◆ Stated task: Pick up the introduction about building a tiny Lisp compiler after its final sentence and continue it.

◆ Provided passage:
* Start *

Why does this matter? In an era of ever‑higher abstraction, understanding what happens between (defun fib (n) …) and the machine code that actually runs is a superpower. It demystifies performance: why does adding a type annotation sometimes speed things up? Why do loops with alias‑free pointers vectorize? The answers lie in the SSA representation and the optimizations that operate on it. Moreover, building a compiler forces you to think about semantics—what does a variable mean at different points in the program?—and this translates directly into better debugging, profiling, and even architecture design skills.

In this post, we’ll walk through every stage of building a tiny compiler. We’ll start with a minimal Lisp dialect (just numbers, arithmetic, variables, if, and functions) and end with LLVM IR that can be compiled to native code by llc or lli. Along the way, we’ll explore parsing, abstract syntax trees, code generation, and the crucial step of introducing SSA form through phi nodes. By the end, you’ll have a working compiler that you can extend, and more importantly, you’ll understand the core ideas that make modern compilers so powerful.

* End *

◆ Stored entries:
* Start *

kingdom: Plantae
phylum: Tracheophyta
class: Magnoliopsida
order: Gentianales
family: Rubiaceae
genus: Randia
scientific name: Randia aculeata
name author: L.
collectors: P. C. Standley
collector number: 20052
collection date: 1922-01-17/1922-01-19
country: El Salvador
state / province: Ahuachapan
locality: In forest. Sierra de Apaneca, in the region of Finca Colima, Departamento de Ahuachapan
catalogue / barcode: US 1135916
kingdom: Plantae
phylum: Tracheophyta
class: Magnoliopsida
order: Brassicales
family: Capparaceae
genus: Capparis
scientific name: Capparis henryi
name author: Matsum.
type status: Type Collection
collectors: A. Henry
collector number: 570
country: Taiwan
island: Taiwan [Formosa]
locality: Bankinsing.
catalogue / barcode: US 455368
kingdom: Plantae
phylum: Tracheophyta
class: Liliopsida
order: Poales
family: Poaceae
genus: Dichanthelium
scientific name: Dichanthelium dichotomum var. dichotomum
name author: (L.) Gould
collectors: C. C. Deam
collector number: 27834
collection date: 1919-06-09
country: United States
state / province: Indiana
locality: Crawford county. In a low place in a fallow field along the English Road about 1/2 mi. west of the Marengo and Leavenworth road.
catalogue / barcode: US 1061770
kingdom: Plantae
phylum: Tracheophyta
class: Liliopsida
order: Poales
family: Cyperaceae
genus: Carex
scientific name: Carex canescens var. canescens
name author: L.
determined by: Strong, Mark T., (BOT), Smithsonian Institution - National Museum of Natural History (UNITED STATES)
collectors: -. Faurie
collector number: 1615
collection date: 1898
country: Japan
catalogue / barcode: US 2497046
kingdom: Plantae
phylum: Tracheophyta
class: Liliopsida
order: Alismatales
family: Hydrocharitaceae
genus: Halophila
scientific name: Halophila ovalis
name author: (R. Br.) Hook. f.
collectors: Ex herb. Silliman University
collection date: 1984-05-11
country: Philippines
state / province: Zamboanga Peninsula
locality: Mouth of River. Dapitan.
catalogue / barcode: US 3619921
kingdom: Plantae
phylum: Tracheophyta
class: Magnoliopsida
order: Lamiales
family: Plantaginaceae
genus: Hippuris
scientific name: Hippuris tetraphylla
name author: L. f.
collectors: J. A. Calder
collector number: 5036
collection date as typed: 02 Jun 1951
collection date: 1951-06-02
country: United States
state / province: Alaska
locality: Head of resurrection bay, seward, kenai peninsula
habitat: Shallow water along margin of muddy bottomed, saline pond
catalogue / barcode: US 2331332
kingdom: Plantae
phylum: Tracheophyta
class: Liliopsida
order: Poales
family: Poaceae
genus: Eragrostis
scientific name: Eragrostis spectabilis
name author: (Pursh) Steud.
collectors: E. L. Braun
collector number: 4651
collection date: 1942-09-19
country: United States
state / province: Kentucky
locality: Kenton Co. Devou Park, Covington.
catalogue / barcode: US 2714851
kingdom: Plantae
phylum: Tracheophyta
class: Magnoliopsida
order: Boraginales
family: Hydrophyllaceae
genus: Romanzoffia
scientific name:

* End *

◆ Output of the task:
Let’s get started.


1. Why Lisp? Why LLVM?

Before diving into code, it’s worth stepping back and asking: why combine a Lisp-like syntax with LLVM’s intermediate representation?

Why Lisp?
Lisp’s S-expression syntax is famously simple. The grammar can be described in a few lines: everything is either an atom (a number, a symbol, a string) or a list. This simplicity makes parsing trivial—you can write a recursive‑descent parser in an hour. It also means that the abstract syntax tree is nearly isomorphic to the source code, so you can skip the usual step of building a complex AST class hierarchy. Most importantly, Lisp’s uniform structure forces you to think systematically: every operation is a function call, every control flow construct is syntactic sugar. This transparency is perfect for a learning compiler.

Why LLVM?
LLVM is the industry standard for modern compiler backends. Its intermediate representation (IR) is a low-level, type-safe, SSA-based representation that can be lowered to machine code for dozens of architectures. By targeting LLVM IR, we offload all the hard parts of code generation—register allocation, instruction selection, peephole optimization, etc.—to a battle‑tested framework. What remains for us is the intellectually rich core: parsing, semantic analysis, and the translation from a high-level language to SSA form. Moreover, LLVM IR is human‑readable (unlike JVM bytecode) and comes with tools like opt and lli that let us inspect and run our code directly.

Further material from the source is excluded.